• Given text
******************************

A five-point plan to solve the Brexit imbroglio

3 comments

Estimated reading time: 10 minutes

Iain Begg

March 30th, 2019

A five-point plan to solve the Brexit imbroglio

3 comments

Estimated reading time: 10 minutes

National humiliation, constitutional crisis, shambles, chaos, delusional and (for the German tabloid, Bild) ‘Brexokalypse Now?’: these are merely a sprinkling of the unflattering terms used to describe the unfolding drama of Brexit. With the House of Commons now embarked on its eleventh-hour attempt to find a way to resolve matters, this contribution by Iain Begg (LSE) puts forward a five-point plan to solve the Brexit imbroglio.

First, the Prime Minister has to go. She has lost her authority and is no longer equipped to lead the process. Who wields the knife does not really matter, and the fact that she has survived no-confidence votes from her party and the House of Commons, as well as a botched Cabinet coup, should not alter the equation. Until she goes, it is hard to see a fresh approach being adopted.

Second, a cross-party consensus is needed. It has been evident for some time now that the manoeuvring to keep parties intact in the hope of achieving a partisan Brexit is not going to work. The starting point should, therefore, be for a caretaker successor to Theresa May to reach across the various factions in Parliament to form a national government with a mandate to sort out the UK’s relationship with the EU. Perhaps, in inviting whoever it is to form a government, the Queen could whisper in his or her ear to this effect.

******************************

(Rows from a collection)
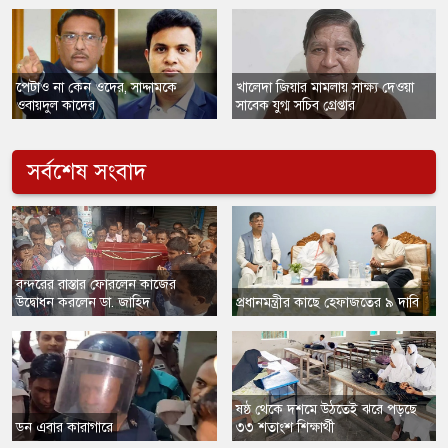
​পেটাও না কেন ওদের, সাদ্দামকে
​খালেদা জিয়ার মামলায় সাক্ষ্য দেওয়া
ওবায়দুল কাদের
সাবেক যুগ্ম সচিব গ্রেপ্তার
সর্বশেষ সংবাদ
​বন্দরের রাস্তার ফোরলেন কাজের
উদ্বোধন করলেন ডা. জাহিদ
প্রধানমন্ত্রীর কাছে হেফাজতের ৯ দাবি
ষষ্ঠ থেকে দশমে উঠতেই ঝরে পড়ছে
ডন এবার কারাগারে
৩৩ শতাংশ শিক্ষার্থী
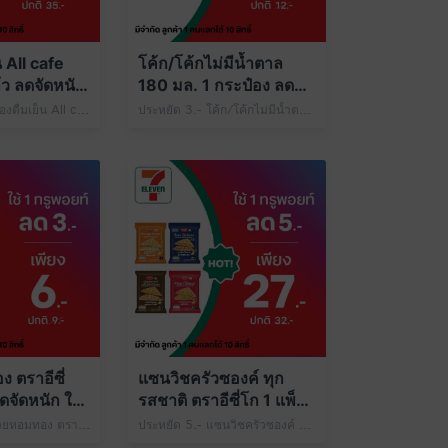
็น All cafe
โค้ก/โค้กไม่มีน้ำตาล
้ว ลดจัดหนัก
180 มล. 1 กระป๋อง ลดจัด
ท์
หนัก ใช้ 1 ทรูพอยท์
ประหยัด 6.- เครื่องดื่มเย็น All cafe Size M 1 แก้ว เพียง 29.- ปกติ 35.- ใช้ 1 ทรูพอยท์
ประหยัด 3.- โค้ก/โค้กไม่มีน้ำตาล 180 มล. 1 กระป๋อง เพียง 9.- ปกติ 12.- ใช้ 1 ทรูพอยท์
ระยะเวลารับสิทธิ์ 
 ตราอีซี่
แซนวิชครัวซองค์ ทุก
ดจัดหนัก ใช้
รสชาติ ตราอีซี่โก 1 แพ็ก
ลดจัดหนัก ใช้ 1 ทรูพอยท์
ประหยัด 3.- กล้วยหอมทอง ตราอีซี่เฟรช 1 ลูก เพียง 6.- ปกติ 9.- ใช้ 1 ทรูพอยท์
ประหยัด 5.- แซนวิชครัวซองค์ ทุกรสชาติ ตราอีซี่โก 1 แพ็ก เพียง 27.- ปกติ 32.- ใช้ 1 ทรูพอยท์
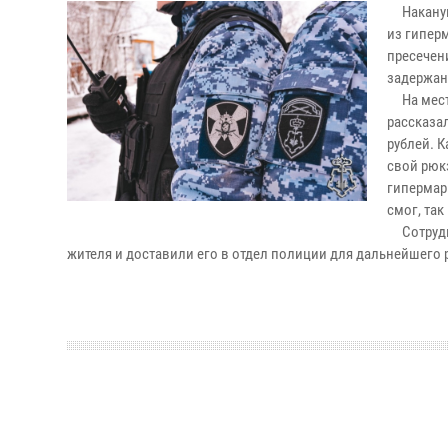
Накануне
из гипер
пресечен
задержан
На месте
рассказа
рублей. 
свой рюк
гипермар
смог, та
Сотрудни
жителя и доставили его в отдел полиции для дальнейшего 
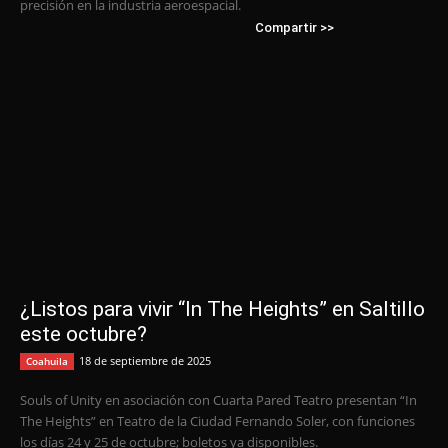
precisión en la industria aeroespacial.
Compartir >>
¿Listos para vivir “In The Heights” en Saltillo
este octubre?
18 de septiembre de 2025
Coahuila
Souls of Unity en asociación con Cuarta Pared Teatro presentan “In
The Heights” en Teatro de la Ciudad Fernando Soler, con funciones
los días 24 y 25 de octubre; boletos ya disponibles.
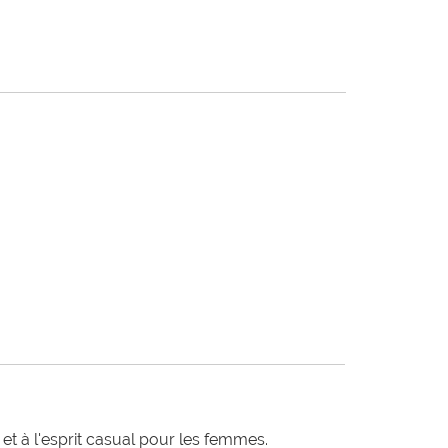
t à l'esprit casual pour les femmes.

******************************

• What you will do
(a) Repeat the part of the Brexit plan text from "Second, a cross-party" down to "to this effect.".
(b) In the rows, rewrite everything from the line containing "precisión en la industria aeroespacial." down to the line containing "Soler, con funciones", replacing "octubre" with "noviembre" and keeping all else unchanged. Return only those lines.
The Brexit plan text and the rows are unrelated to each other.

• Responses for each task
(a)
Second, a cross-party consensus is needed. It has been evident for some time now that the manoeuvring to keep parties intact in the hope of achieving a partisan Brexit is not going to work. The starting point should, therefore, be for a caretaker successor to Theresa May to reach across the various factions in Parliament to form a national government with a mandate to sort out the UK’s relationship with the EU. Perhaps, in inviting whoever it is to form a government, the Queen could whisper in his or her ear to this effect.

(b)
precisión en la industria aeroespacial.
Compartir >>
¿Listos para vivir “In The Heights” en Saltillo
este noviembre?
18 de septiembre de 2025
Coahuila
Souls of Unity en asociación con Cuarta Pared Teatro presentan “In
The Heights” en Teatro de la Ciudad Fernando Soler, con funciones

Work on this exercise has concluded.